Comme dans tout bon monopole, c’est le détenteur de celui-ci qui fixe les règles du jeu. Ainsi, Roche n’est pas intéressé par tous les pays. Lorsqu’on lui demande si la firme compte donner des machines à des laboratoires de RDC, son représentant répond : « Si on veut que Roche aille en RDC, il faut qu’il y ait un prix à payer ». Autrement dit, si les malades congolais ne peuvent pas payer, cela ne les intéresse pas.

UNITAID et la France

Quand une initiative française se montre efficace, qui d’autre que la France voudrait la faire capoter ?0

Le 1er décembre 2005, Jacques Chirac annonçait la mise en place d’une taxe sur les billets d’avion pour financer les traitements en Afrique. Il ne s’agissait pas de remplacer l’aide publique au développement ou l’action du Fonds Mondial, créé en 2001 et premier bailleur de traitements anti-sida à travers le monde. Il s’agissait pour UNITAID d’impacter sur le marché, en émettant des appels aux offres les plus attractives sur des molécules inabordables pour faire chuter le prix de ces médicaments.

En presque cinq ans, des milliers de personnes ont bénéficié d’un traitement grâce à UNITAID. Dans la plupart des pays, les enfants atteints du sida bénéficient d’un traitement pédiatrique, grâce à ces programmes.

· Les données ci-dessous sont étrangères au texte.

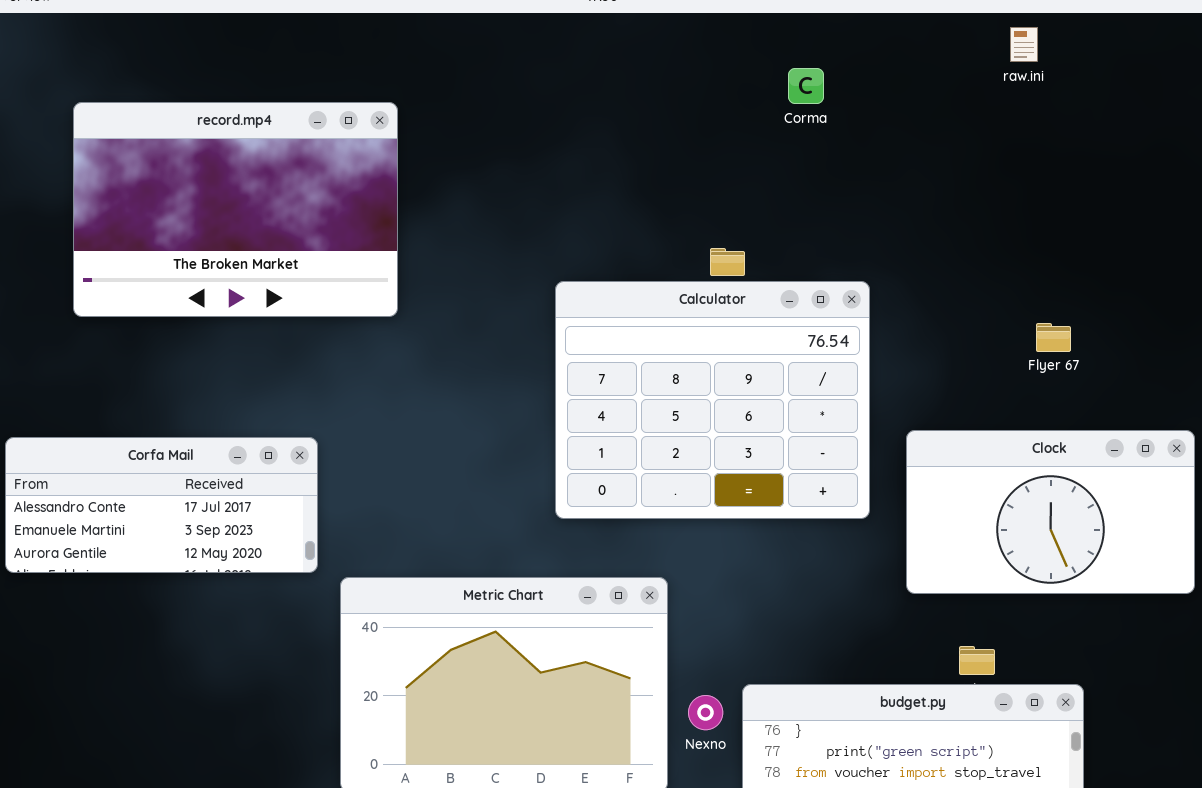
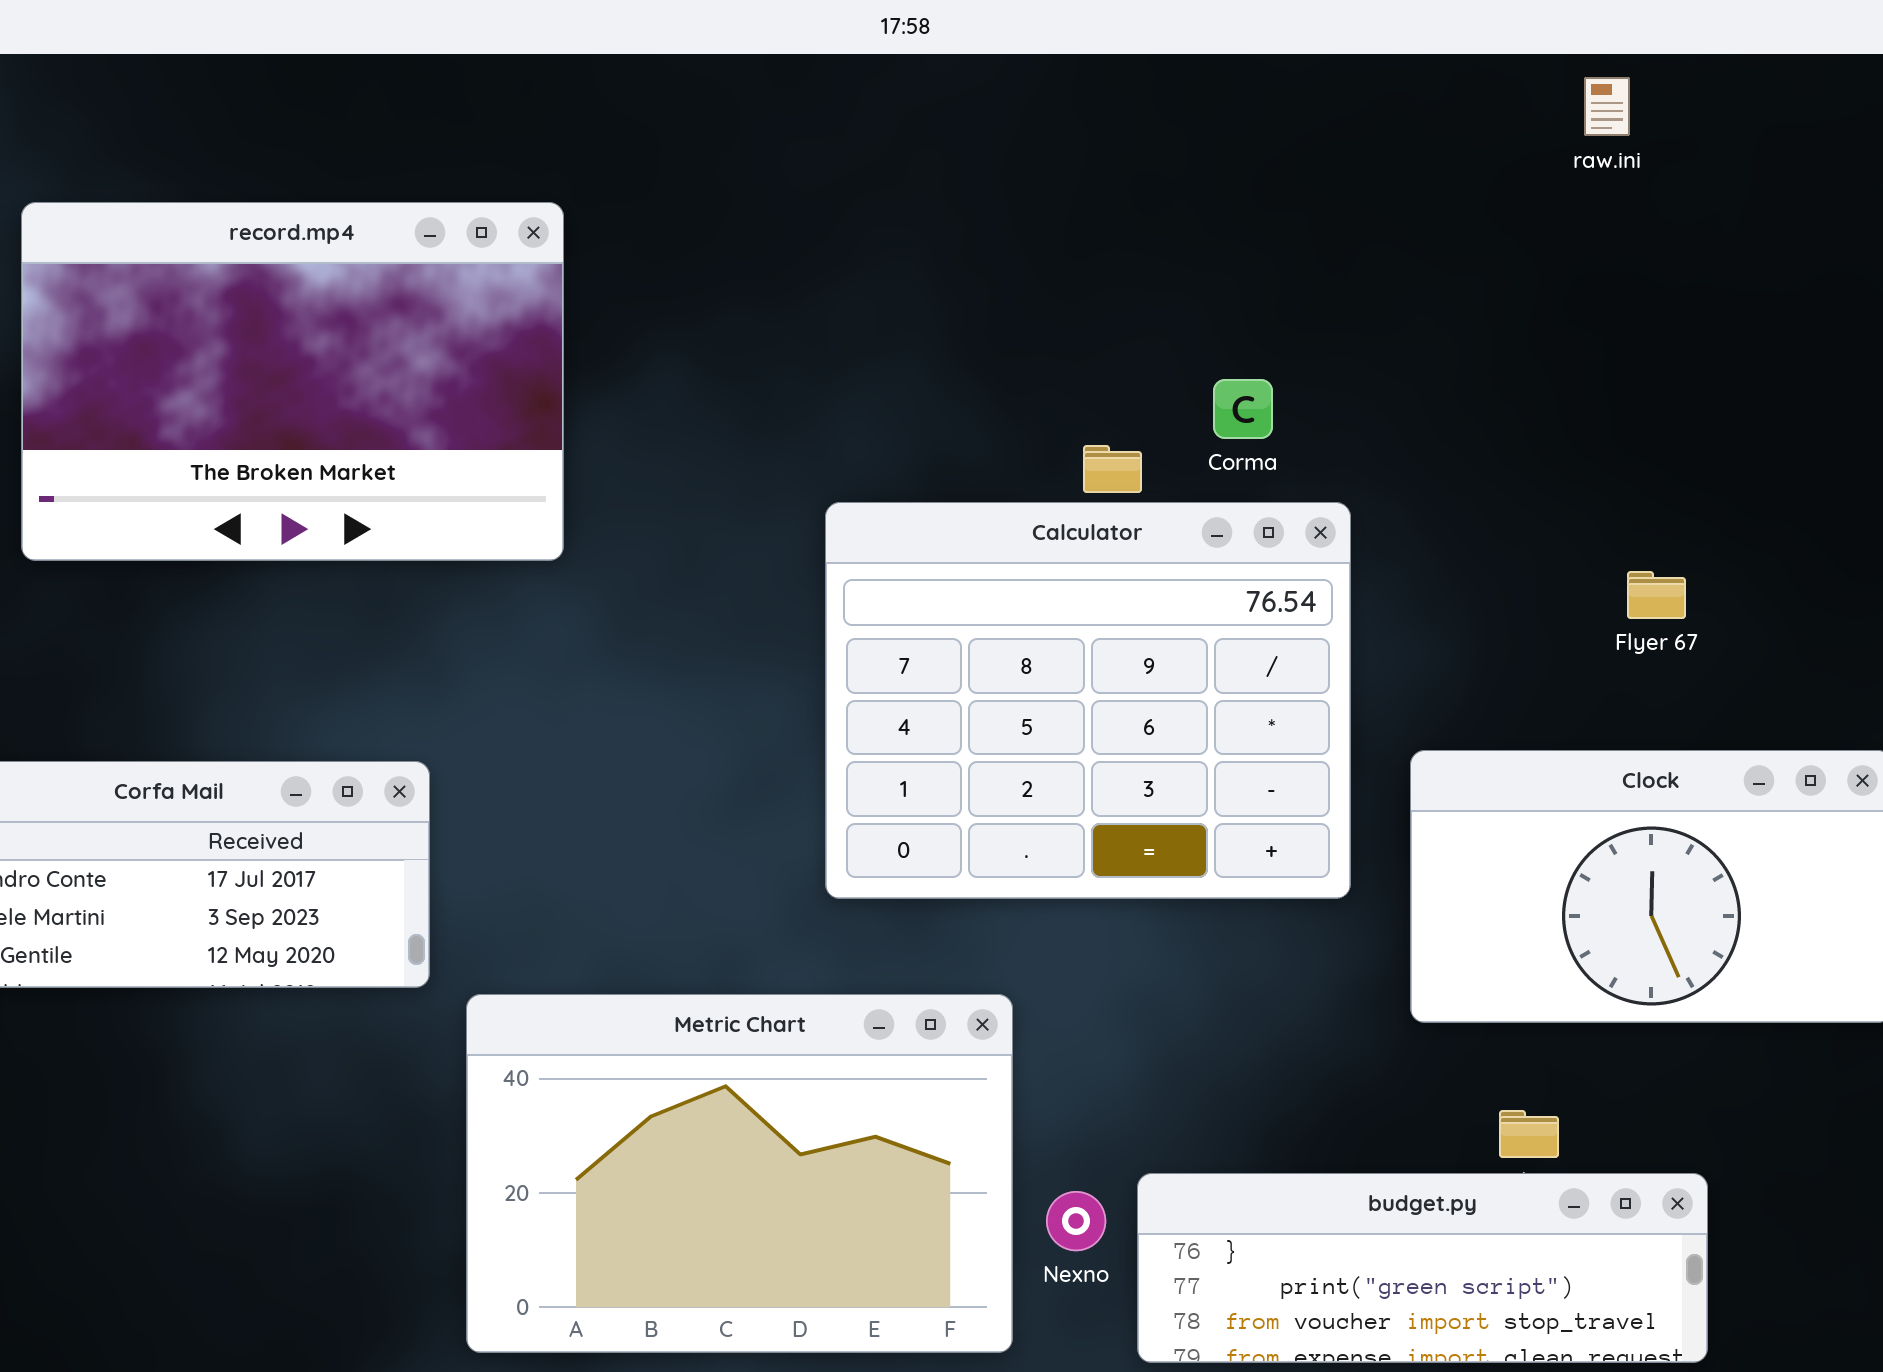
Corma: [788,68,824,104] -> [1213,379,1273,439], moved

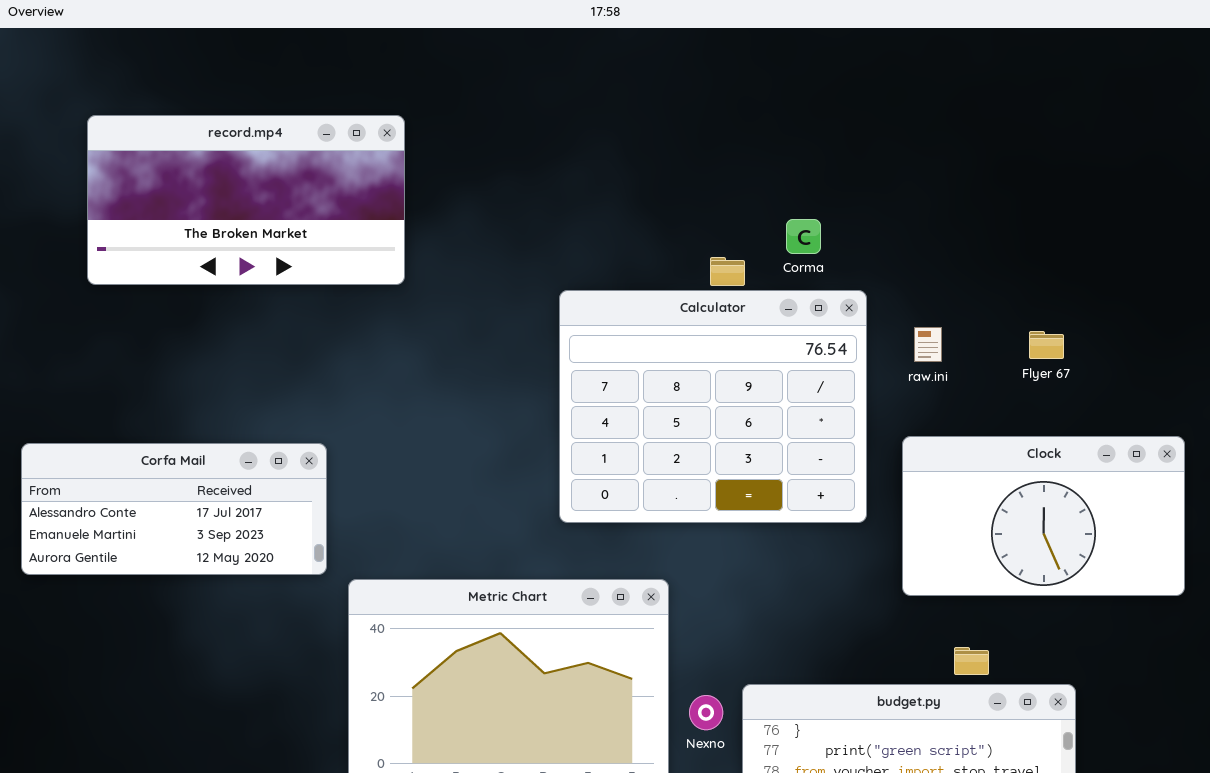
raw.ini: [1584,77,1630,136] -> [914,327,942,362], moved
record.mp4: [21,202,564,561] -> [87,115,405,285], resized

Dans la quasi totalité des pays en développement, les médicaments de seconde ligne sont financés par UNITAID. Dans la prise en charge du VIH/sida, le traitement de seconde ligne intervient lorsque la personne sous « première ligne » est en échappement thérapeutique. Elle prend alors des traitements plus forts, plus récents, moins toxiques et plus efficaces. Malheureusement, ces traitements coûtent en moyenne dix fois plus chers et restent inaccessibles dans la plupart des pays pauvres.

Les détracteurs attaquent

Mais UNITAID n’a pas que des amis. Dans les bureaux de l’Elysée, on s’active en août 2009 à mettre au point une stratégie pour récupérer l’argent de la taxe sur les billets d’avion et l’affecter, en partie, à autre chose. Il s’agirait que 20% aille aux « associations françaises de lutte contre le sida » et au bilatéral français. La plupart des associations refuse cette manigance, qui équivaudrait à financer des programmes parce qu’ils sont « tricolores » alors que des malades ayant besoin de seconde ligne et des enfants seraient privés de médicaments. Finalement, l’Elysée reviendra en arrière. Mais les mesquineries ne se sont pas arrêtées là. La France a attendu le dernier moment pour annoncer sa contribution française à UNITAID en 2009 puis en 2010.

Mais là où le serpent se mort la queue, illustrant à merveille l’absurdité de l’action du conseiller de l’Elysée Grégoire Verdeaux et de l’ambassadeur sida Patrice Debré c’est lorsque la France veut à tout prix faire financer un programme mené par un consortium français par UNITAID, en novembre 2010, mais que ce n’est pas possible car il y a dans les caisses à peine de quoi sécuriser ses programmes actuels et ne peut donc s’engager sur d’autres projets.